*** Opening Text provided ***

The Corner

Politics & Policy

Re: Democrats’ Shell Game on SALT Deduction

(Michael Burrell/Getty Images)

After all the talk about how everything was infrastructure, and the reconciliation bill was going to transform America, Democrats are prepared to make the single largest item in the bill the restoration of a tax deduction that primarily benefits the wealthy.

Phil is right that it’s exactly the kind of budget gimmick that Joe Manchin said he wouldn’t stand for. It’s also contrary to what Democrats say they believe about taxes.

No matter what Democrats tell you about the Tax Cuts and Jobs Act (TCJA), Republicans’ 2017 tax reform, it did result in a tax reduction for Americans throughout income groups and in every congressional district. It also had modest positive effects on economic growth in general. According to the Tax Foundation’s Garrett Watson, a backward-looking study from the CBO in August of this year found that “the TCJA reduced federal tax rates for households across every income level while increasing the share of tax paid by the top 1 percent.” On top of all of that, the TCJA also simplified the tax-filing process by roughly doubling the standard deduction, which means tens of millions fewer Americans need to itemize on their returns.

Democrats can call it a “tax cut for the rich” all they want, but those results are not what you’d get if you were trying to cut taxes for the rich.

Restoring the SALT deduction, on the other hand, is predominantly a tax cut for the rich. The SALT deduction still exists under current law; it is merely capped at $10,000. The vast majority of Americans do not pay more than $10,000 in state and local taxes; therefore, they still receive the full deduction. The Americans who do are mostly wealthy and live in states with high property taxes. Nearly all of the benefit from repealing the SALT cap would go to the top 20 percent of income earners, and 62.5 percent of the benefit would go to the notorious one-percenters, according to a different analysis from Watson.

*** Closing Text provided ***
*** Opening Records provided ***

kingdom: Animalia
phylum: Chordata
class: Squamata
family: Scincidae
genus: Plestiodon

*** Closing Records provided ***
*** Opening Records provided ***

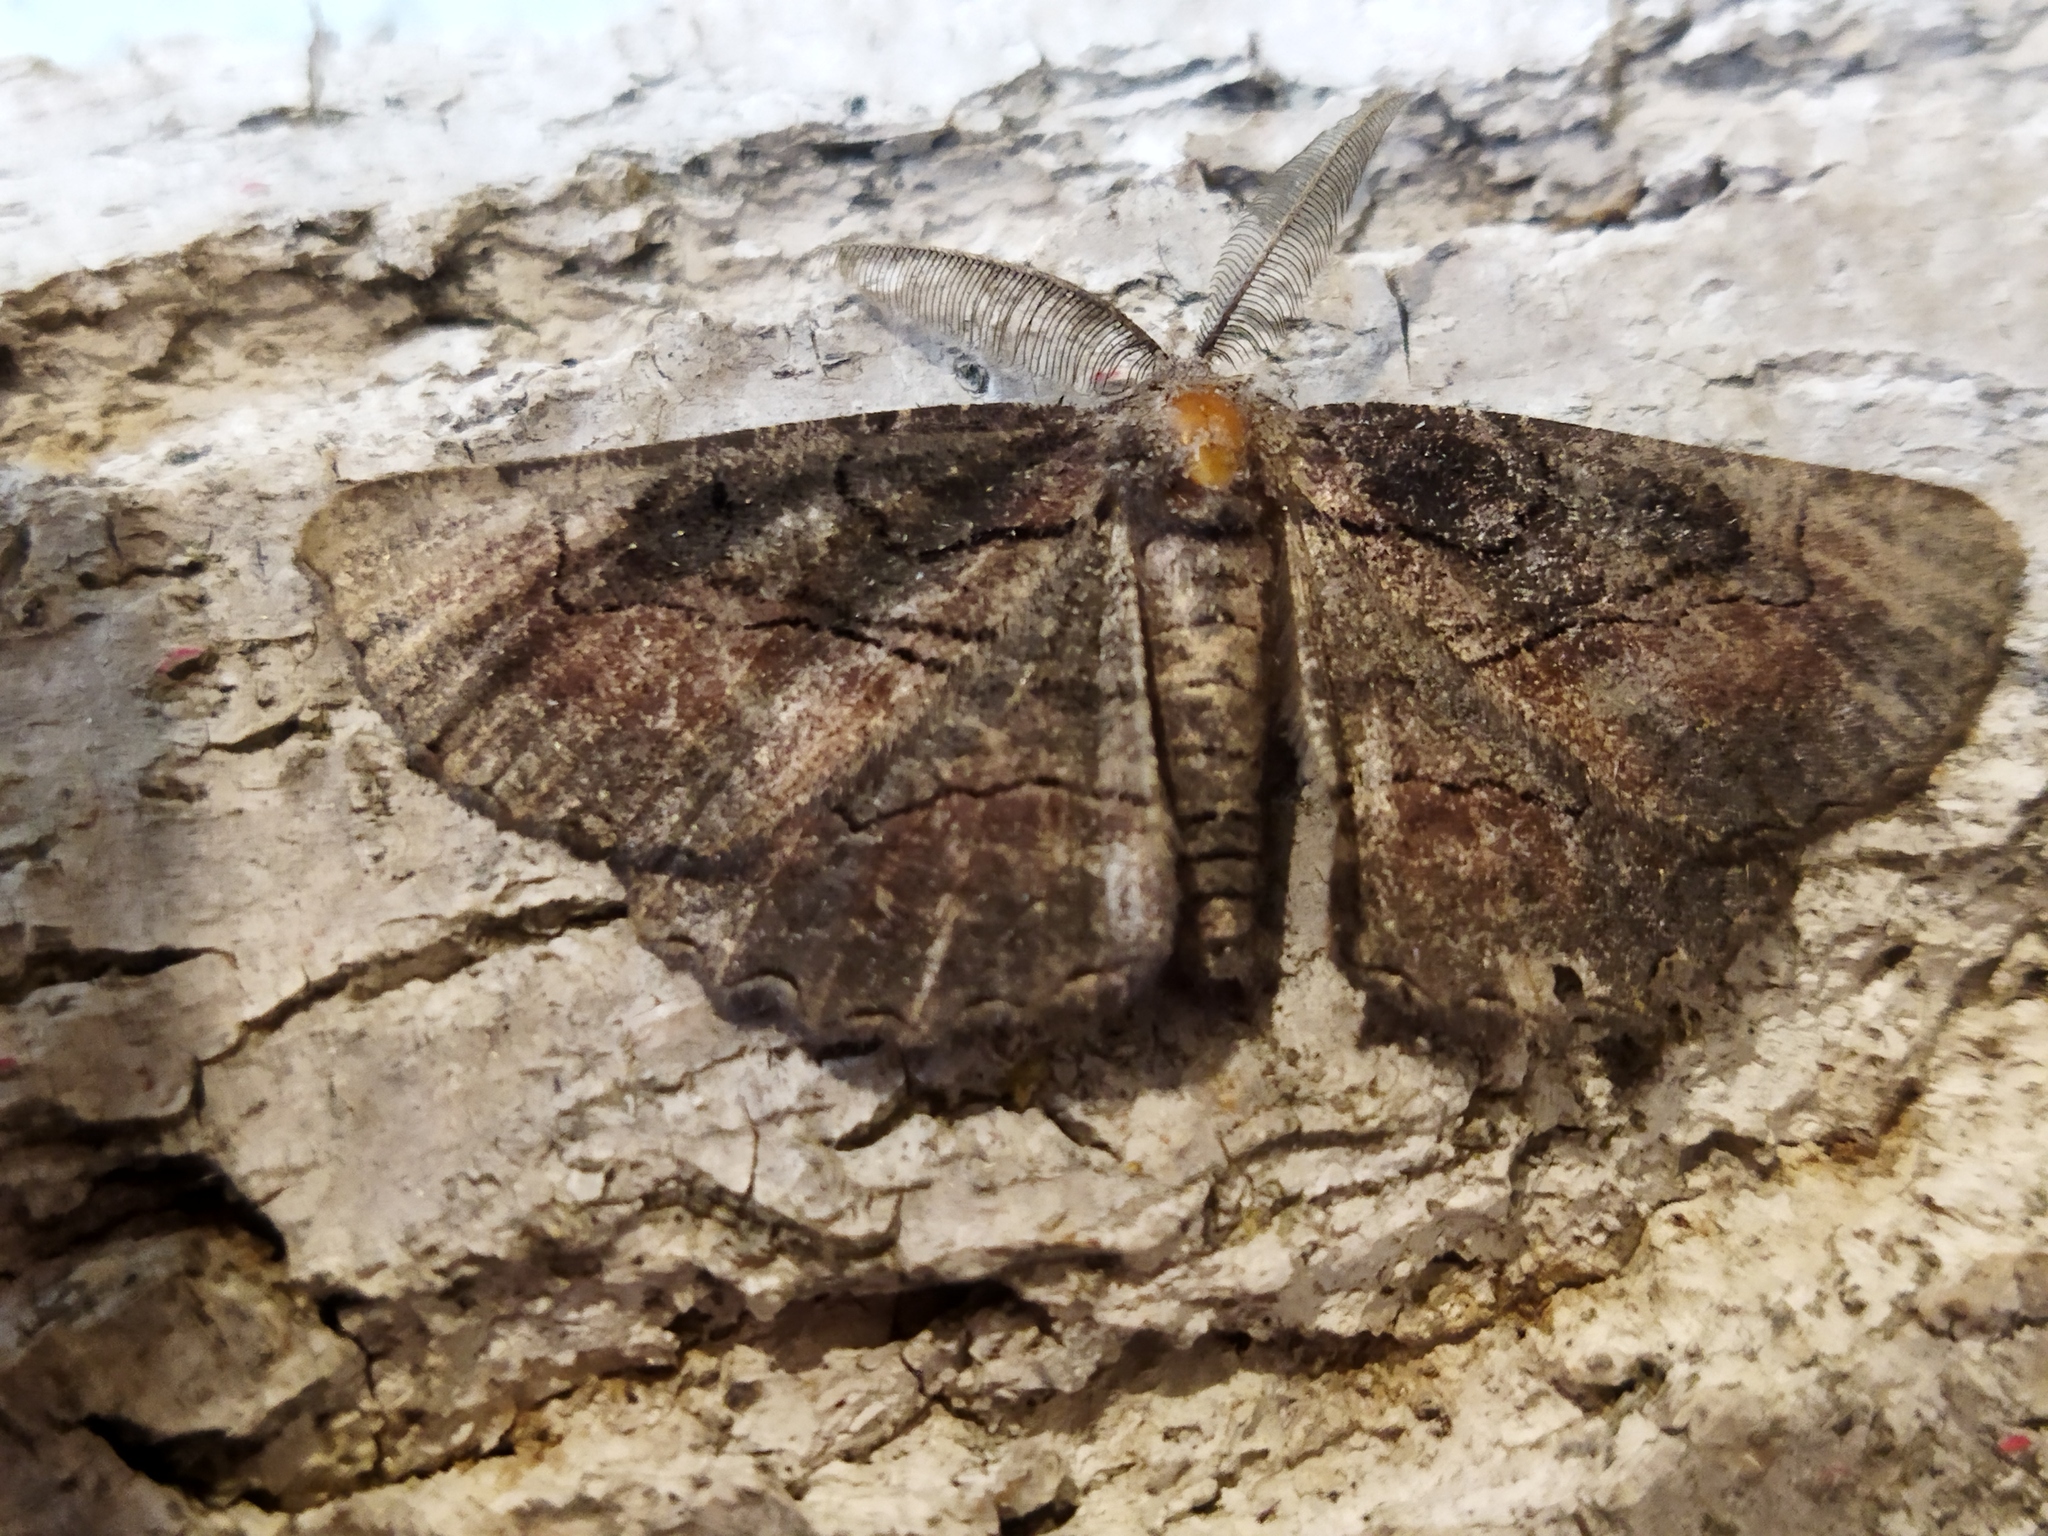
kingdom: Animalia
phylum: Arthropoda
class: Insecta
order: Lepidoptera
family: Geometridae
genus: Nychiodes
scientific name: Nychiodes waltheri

*** Closing Records provided ***

| Work request 1 |
Transcribe the part of the SALT deduction post from "Politics & Policy" up to and including "believe about taxes.".
| Work request 2 |
Go on with the SALT deduction post from where it stops.

| Task response 1 |
Politics & Policy

Re: Democrats’ Shell Game on SALT Deduction

(Michael Burrell/Getty Images)

After all the talk about how everything was infrastructure, and the reconciliation bill was going to transform America, Democrats are prepared to make the single largest item in the bill the restoration of a tax deduction that primarily benefits the wealthy.

Phil is right that it’s exactly the kind of budget gimmick that Joe Manchin said he wouldn’t stand for. It’s also contrary to what Democrats say they believe about taxes.

| Task response 2 |
Howard Gleckman from the progressive Tax Policy Center wrote last week that Democrats’ SALT cap plans “may be Congress’s worst tax idea of the year.” His center’s analysis finds that the top 1 percent of households, i.e., those making $824,000 per year or more, would get a tax cut of about $35,000 in 2022. For the middle class, only 4 percent would get any cut at all, and it would average about $20.

According to press reports, not only will Democrats restore the SALT deduction, but they will make it retroactive. That means the IRS will be forgoing revenue it was planning to collect from high-income taxpayers at exactly the same time Democrats claim they want the IRS to crack down on high-income taxpayers for dodging taxes they already owe.

Democrats made this announcement while everyone’s attention is focused on Virginia, and it makes sense why. Restoring the SALT deduction undermines everything they claim to believe about taxation and makes their past attacks on Republicans look even more off-base than they already were.

Dominic Pino is the Thomas L. Rhodes Fellow at National Review Institute.